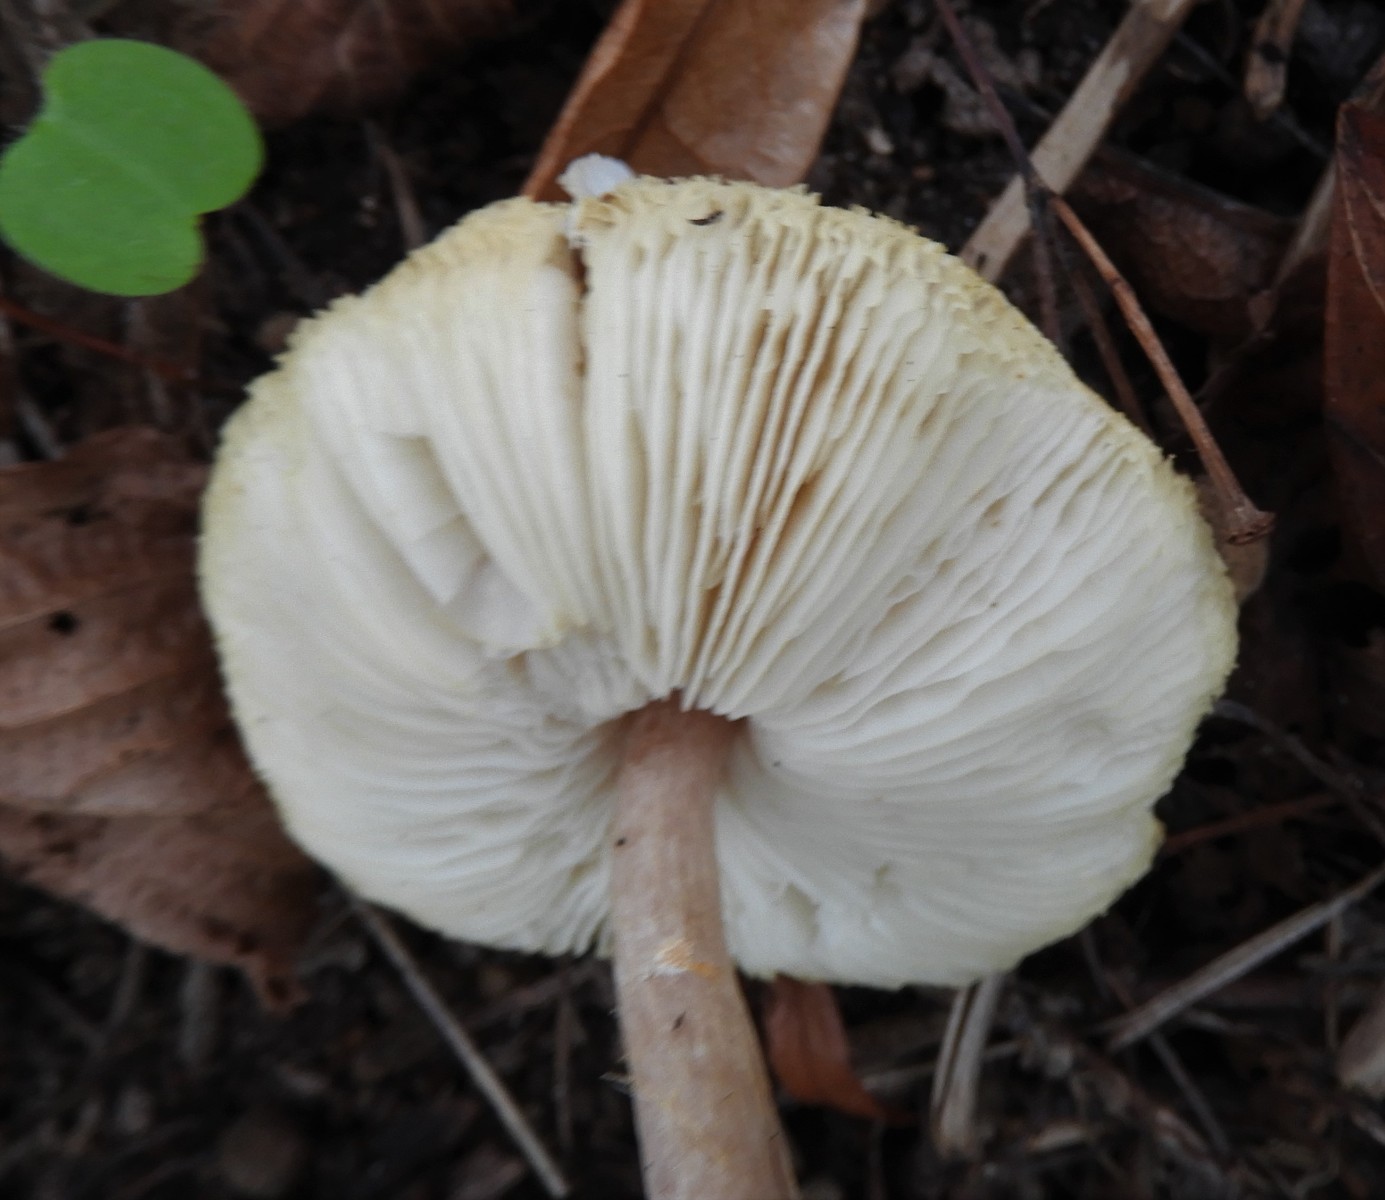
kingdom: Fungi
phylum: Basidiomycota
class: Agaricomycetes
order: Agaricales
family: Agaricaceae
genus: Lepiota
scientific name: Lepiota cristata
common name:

# # # #

Rewrite the items above with "common name" changed to "vernacular name" and nothing else altered. Leave the pictures out of your version.

● **Task output**
kingdom: Fungi
phylum: Basidiomycota
class: Agaricomycetes
order: Agaricales
family: Agaricaceae
genus: Lepiota
scientific name: Lepiota cristata
vernacular name:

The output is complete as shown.